Japan is in the toilet, and will remain there, in spite of speculators and governments to prop it up.... until they learn that "life-time employment" is not guaranteed, plus their tax system seems to be all screwed up... not to mention that banks and insurance companies seem to be in the hole... But I really do not know Japan, nor Asia that well...

Europe... well, the EURO is doomed from day one. Too many differences, not only in their economies, but in their characters, they will never function as a "single" economy. Besides, too much welfare.

Latin America, We are too corrupt, however we are more homogeneous than Europe, (at least we have the same language, (except Brazil, where they speak Portuguese).... Dolarizing the sub-continent could bring discipline to the Politicos... but the expert say, it is not that easy....

So in short, I say, liquidity will increase for both the US Dollar, and equities market, as all these people will find the US Dollar and market more attractive, companies in the US based in their discipline and technology will continue to thrive, and expanding their markets globally....

As for day trading.... I think that I am preaching to the preacher himself, so no, I do not have a good tip... sorry.
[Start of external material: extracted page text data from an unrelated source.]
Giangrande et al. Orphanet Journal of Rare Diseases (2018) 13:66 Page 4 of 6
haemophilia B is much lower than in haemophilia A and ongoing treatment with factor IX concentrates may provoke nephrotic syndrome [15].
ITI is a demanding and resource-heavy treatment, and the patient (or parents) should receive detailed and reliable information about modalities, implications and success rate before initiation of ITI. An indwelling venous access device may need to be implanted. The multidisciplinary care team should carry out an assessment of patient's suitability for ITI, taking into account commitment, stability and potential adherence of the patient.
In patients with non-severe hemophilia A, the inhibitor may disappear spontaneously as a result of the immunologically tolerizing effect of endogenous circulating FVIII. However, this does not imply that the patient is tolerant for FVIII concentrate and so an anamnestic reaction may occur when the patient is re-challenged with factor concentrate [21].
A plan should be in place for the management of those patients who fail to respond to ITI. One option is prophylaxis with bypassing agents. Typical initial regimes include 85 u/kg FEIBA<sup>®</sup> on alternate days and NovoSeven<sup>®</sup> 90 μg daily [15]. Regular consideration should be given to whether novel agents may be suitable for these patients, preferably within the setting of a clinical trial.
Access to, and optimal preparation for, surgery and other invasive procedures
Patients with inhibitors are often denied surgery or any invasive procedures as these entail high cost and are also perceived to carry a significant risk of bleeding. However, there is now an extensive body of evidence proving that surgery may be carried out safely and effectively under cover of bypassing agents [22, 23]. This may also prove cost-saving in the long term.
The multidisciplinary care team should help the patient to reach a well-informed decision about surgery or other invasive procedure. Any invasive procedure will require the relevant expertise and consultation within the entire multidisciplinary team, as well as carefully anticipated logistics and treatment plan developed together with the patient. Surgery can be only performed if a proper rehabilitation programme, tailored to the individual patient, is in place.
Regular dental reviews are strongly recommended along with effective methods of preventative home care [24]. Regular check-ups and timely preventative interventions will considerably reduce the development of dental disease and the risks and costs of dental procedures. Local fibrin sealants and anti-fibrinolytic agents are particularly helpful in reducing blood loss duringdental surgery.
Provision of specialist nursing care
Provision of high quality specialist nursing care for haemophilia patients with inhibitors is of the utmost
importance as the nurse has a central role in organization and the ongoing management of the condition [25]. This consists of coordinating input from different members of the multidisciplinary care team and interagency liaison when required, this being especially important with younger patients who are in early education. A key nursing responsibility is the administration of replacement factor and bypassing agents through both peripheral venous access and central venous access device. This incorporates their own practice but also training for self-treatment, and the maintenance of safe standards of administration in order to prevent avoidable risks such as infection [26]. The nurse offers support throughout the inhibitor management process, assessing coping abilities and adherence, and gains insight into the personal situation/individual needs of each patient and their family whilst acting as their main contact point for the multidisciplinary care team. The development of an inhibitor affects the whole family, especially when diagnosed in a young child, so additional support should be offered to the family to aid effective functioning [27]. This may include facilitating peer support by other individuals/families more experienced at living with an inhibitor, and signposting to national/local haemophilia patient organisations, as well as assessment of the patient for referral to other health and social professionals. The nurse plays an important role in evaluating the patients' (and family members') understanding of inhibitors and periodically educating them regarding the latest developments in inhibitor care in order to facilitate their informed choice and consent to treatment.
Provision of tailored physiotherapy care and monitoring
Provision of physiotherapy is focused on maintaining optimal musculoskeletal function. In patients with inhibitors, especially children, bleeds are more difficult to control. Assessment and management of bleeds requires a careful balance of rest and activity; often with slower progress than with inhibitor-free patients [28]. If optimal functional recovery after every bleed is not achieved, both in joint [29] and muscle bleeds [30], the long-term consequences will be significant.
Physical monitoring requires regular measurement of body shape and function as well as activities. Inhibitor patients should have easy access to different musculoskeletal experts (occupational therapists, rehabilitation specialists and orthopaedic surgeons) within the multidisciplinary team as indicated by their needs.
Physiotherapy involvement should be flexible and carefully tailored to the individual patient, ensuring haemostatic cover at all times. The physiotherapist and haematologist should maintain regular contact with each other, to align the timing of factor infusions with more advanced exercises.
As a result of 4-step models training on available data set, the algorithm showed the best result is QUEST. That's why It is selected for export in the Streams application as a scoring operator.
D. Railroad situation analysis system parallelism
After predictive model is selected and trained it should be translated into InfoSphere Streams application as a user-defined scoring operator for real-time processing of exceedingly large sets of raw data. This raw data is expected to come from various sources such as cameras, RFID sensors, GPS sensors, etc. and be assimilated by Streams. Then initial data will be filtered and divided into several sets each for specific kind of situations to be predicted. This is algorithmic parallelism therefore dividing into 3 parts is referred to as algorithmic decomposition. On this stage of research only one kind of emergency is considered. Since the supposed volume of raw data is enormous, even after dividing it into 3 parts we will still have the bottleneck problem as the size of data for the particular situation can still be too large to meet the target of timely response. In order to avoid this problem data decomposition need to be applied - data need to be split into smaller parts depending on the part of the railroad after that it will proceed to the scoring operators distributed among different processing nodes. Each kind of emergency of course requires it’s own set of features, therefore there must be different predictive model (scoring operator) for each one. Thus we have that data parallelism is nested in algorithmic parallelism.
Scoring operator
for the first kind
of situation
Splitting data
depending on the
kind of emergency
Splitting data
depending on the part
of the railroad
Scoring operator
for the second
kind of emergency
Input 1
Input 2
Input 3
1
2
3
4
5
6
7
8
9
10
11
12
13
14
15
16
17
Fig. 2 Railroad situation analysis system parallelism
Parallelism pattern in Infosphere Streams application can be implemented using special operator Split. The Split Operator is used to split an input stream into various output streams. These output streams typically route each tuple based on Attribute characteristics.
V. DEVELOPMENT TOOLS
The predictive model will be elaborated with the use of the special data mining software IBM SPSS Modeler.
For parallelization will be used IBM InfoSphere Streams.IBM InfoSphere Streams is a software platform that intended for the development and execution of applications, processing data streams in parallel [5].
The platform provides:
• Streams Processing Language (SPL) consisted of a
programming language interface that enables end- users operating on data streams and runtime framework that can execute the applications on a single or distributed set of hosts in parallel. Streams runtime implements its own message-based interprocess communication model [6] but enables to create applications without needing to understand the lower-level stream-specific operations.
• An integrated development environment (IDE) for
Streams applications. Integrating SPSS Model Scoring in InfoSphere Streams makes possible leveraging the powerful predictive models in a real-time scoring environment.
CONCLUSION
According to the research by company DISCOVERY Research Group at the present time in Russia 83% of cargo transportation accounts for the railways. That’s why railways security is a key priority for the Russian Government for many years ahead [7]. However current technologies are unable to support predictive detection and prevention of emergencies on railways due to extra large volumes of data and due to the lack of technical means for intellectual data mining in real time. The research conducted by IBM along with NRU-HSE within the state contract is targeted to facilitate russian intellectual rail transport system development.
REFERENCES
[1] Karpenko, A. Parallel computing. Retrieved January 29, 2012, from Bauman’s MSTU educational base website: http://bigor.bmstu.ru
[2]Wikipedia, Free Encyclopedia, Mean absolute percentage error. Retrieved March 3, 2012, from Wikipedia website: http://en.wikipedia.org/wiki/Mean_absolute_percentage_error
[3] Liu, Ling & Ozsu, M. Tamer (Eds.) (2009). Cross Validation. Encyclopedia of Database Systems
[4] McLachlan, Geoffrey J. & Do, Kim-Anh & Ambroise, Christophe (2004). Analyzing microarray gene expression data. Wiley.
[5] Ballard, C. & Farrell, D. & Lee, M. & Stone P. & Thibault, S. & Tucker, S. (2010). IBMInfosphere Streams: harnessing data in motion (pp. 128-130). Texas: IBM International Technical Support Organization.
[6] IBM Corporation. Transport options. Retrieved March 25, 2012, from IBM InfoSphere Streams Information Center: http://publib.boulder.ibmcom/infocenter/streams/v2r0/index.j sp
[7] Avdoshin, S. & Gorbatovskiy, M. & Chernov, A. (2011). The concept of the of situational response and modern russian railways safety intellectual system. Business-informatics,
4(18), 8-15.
I hope this clarifies a little more about the fire, kindling, oxygen supply and the rest of the earlier gibberish... sorry for taking so long to respond... I went to eat a delicious Salmon with a great California Chardonnay... (1996 Cuvée Sauvage), named after the wild yeast they use (as opposed to a commercial yeast)... fermented unfiltered (I believe such is called "sur lie" --sorry, Yo no hablo Francés, so I may be mistaken).

Salúd.



To: Sarmad Y. Hermiz who wrote (66114)7/3/1999 6:11:00 PM
From: GST  Read Replies (3) | Respond to of 164684
 
Sarmad -- I promised you an explanation for the net-yield connection. There are two points -- nets are 'positional' and the nets are 'growth stocks'. They are the MOST interest rate sensitive stocks in the market today.

Here is the explanation:

1) A very liquid market eventually runs out of places to put money. Excess money (money that cannot find productive uses) searches for 'speculative' investments because credit is cheap and these assets can be run up in price just by taking easy credit and pumping it into the asset -- I sometimes call them positional because some classes of assets are much more given to speculation. Gold or fine art or real estate can all be good candidates for speculation -- but they have not been the object of choice in this market. Eventually, higher interest rates cool this speculation partly because it becomes harder to borrow money at rates cheap enough to keep the party going and partly because the money lenders sense the risks of a collapse in asset prices and raise the spreads for added risk -- the punchbowl thing. This time around, the party has been in the net stocks -- although it may be spilling into real estate now as well in some locales.

2) High multiple 'growth' stocks are the second type of asset that gets clobbered. You know the ones I mean -- the ones we pay unbelievable multiples for beacuse of their superior future profit potential. The valuation of all financial assets requires some 'discount' rate to calculate the present value of anticipated earnings. Companies with high current profits but low growth rates are not affected much by changes in the discount rate ('risk free' interest rates) because you will get your profits soon. Companies whose profits are still some distance in the future -- if they come at all, laugh, laugh -- get hit very hard as the 'discount' rate goes up.

So there it is -- nets are positional growth stocks -- a double whammy -- and they will roller coaster along with significant changes in the direction of the currency-rates-liquidity environment.

BTW -- you think three quarter point moves in rates isn't much? LOL -- We had long bond rates at what, less than five percent a few months back. A bond at 6.5% is almost thirty percent higher!!!!! Where is the repricing? You have been watching it in the nets -- and it ain't over.